### THE TASK
The answer should hold every line of the listing, unchanged and free of images.

+++ RECORDS FOR THE EXERCISE

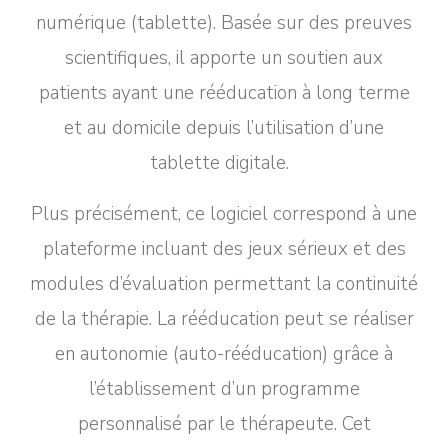
numérique (tablette). Basée sur des preuves
scientifiques
, il apporte un soutien aux
patients ayant une rééducation à long terme
et au domicile depuis l’utilisation d’une
tablette digitale.
Plus précisément, ce logiciel correspond à une
plateforme incluant des jeux sérieux et des
modules d’évaluation permettant la continuité
de la thérapie. La rééducation peut se réaliser
en autonomie (auto-rééducation) grâce à
l’établissement d’un programme
personnalisé par le thérapeute. Cet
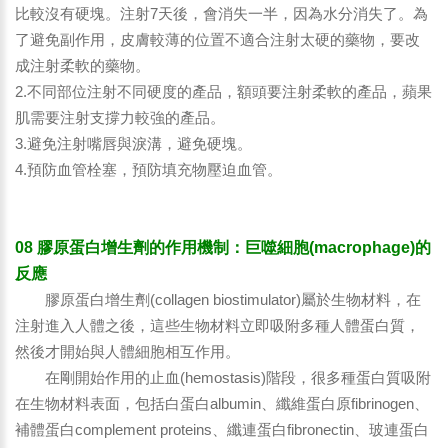
比較沒有硬塊。注射7天後，會消失一半，因為水分消失了。為
了避免副作用，皮膚較薄的位置不適合注射太硬的藥物，要改
成注射柔軟的藥物。
2.不同部位注射不同硬度的產品，額頭要注射柔軟的產品，蘋果
肌需要注射支撐力較強的產品。
3.避免注射嘴唇與淚溝，避免硬塊。
4.預防血管栓塞，預防填充物壓迫血管。
08 膠原蛋白增生劑的作用機制：巨噬細胞(macrophage)的
反應
膠原蛋白增生劑(collagen biostimulator)屬於生物材料，在
注射進入人體之後，這些生物材料立即吸附多種人體蛋白質，
然後才開始與人體細胞相互作用。
在剛開始作用的止血(hemostasis)階段，很多種蛋白質吸附
在生物材料表面，包括白蛋白albumin、纖維蛋白原fibrinogen、
補體蛋白complement proteins、纖連蛋白fibronectin、玻連蛋白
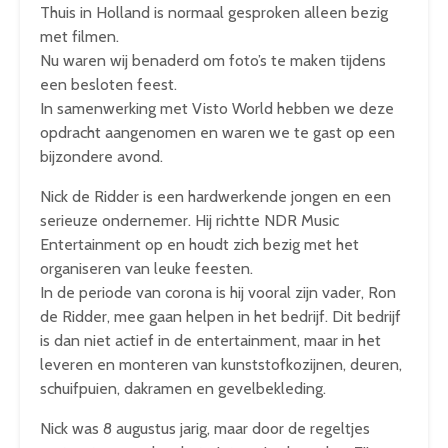
Thuis in Holland is normaal gesproken alleen bezig
met filmen.
Nu waren wij benaderd om foto’s te maken tijdens
een besloten feest.
In samenwerking met Visto World hebben we deze
opdracht aangenomen en waren we te gast op een
bijzondere avond.
Nick de Ridder is een hardwerkende jongen en een
serieuze ondernemer. Hij richtte NDR Music
Entertainment op en houdt zich bezig met het
organiseren van leuke feesten.
In de periode van corona is hij vooral zijn vader, Ron
de Ridder, mee gaan helpen in het bedrijf. Dit bedrijf
is dan niet actief in de entertainment, maar in het
leveren en monteren van kunststofkozijnen, deuren,
schuifpuien, dakramen en gevelbekleding.
Nick was 8 augustus jarig, maar door de regeltjes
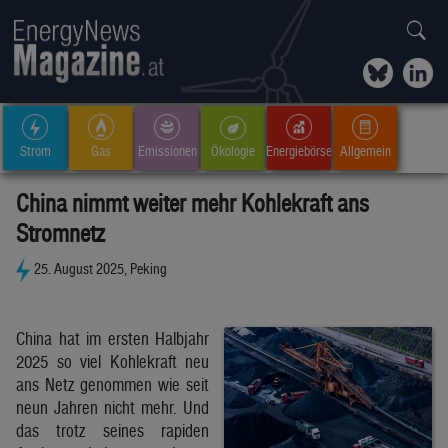
Strom
Gas
Emissionen
Ökologie
Energiebörse
Allgemein
China nimmt weiter mehr Kohlekraft ans
Stromnetz
25. August 2025, Peking
China hat im ersten Halbjahr
2025 so viel Kohlekraft neu
ans Netz genommen wie seit
neun Jahren nicht mehr. Und
das trotz seines rapiden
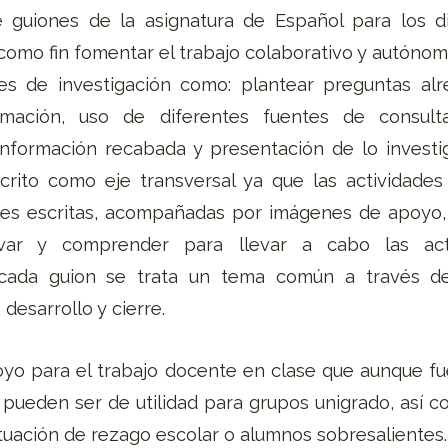
ne guiones de la asignatura de Español para los d
como fin fomentar el trabajo colaborativo y autónom
es de investigación como: plantear preguntas al
mación, uso de diferentes fuentes de consult
información recabada y presentación de lo invest
crito como eje transversal ya que las actividade
nes escritas, acompañadas por imágenes de apoyo,
rvar y comprender para llevar a cabo las act
 cada guion se trata un tema común a través d
 desarrollo y cierre.
yo para el trabajo docente en clase que aunque f
 pueden ser de utilidad para grupos unigrado, así c
tuación de rezago escolar o alumnos sobresalientes.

++++++

### TASK OUTPUT
numérique (tablette). Basée sur des preuves
scientifiques
, il apporte un soutien aux
patients ayant une rééducation à long terme
et au domicile depuis l’utilisation d’une
tablette digitale.
Plus précisément, ce logiciel correspond à une
plateforme incluant des jeux sérieux et des
modules d’évaluation permettant la continuité
de la thérapie. La rééducation peut se réaliser
en autonomie (auto-rééducation) grâce à
l’établissement d’un programme
personnalisé par le thérapeute. Cet
比較沒有硬塊。注射7天後，會消失一半，因為水分消失了。為
了避免副作用，皮膚較薄的位置不適合注射太硬的藥物，要改
成注射柔軟的藥物。
2.不同部位注射不同硬度的產品，額頭要注射柔軟的產品，蘋果
肌需要注射支撐力較強的產品。
3.避免注射嘴唇與淚溝，避免硬塊。
4.預防血管栓塞，預防填充物壓迫血管。
08 膠原蛋白增生劑的作用機制：巨噬細胞(macrophage)的
反應
膠原蛋白增生劑(collagen biostimulator)屬於生物材料，在
注射進入人體之後，這些生物材料立即吸附多種人體蛋白質，
然後才開始與人體細胞相互作用。
在剛開始作用的止血(hemostasis)階段，很多種蛋白質吸附
在生物材料表面，包括白蛋白albumin、纖維蛋白原fibrinogen、
補體蛋白complement proteins、纖連蛋白fibronectin、玻連蛋白
Thuis in Holland is normaal gesproken alleen bezig
met filmen.
Nu waren wij benaderd om foto’s te maken tijdens
een besloten feest.
In samenwerking met Visto World hebben we deze
opdracht aangenomen en waren we te gast op een
bijzondere avond.
Nick de Ridder is een hardwerkende jongen en een
serieuze ondernemer. Hij richtte NDR Music
Entertainment op en houdt zich bezig met het
organiseren van leuke feesten.
In de periode van corona is hij vooral zijn vader, Ron
de Ridder, mee gaan helpen in het bedrijf. Dit bedrijf
is dan niet actief in de entertainment, maar in het
leveren en monteren van kunststofkozijnen, deuren,
schuifpuien, dakramen en gevelbekleding.
Nick was 8 augustus jarig, maar door de regeltjes
Strom
Gas
Emissionen
Ökologie
Energiebörse
Allgemein
China nimmt weiter mehr Kohlekraft ans
Stromnetz
25. August 2025, Peking
China hat im ersten Halbjahr
2025 so viel Kohlekraft neu
ans Netz genommen wie seit
neun Jahren nicht mehr. Und
das trotz seines rapiden
ne guiones de la asignatura de Español para los d
como fin fomentar el trabajo colaborativo y autónom
es de investigación como: plantear preguntas al
mación, uso de diferentes fuentes de consult
información recabada y presentación de lo invest
crito como eje transversal ya que las actividade
nes escritas, acompañadas por imágenes de apoyo,
rvar y comprender para llevar a cabo las act
 cada guion se trata un tema común a través d
 desarrollo y cierre.
yo para el trabajo docente en clase que aunque f
 pueden ser de utilidad para grupos unigrado, así c
tuación de rezago escolar o alumnos sobresalientes.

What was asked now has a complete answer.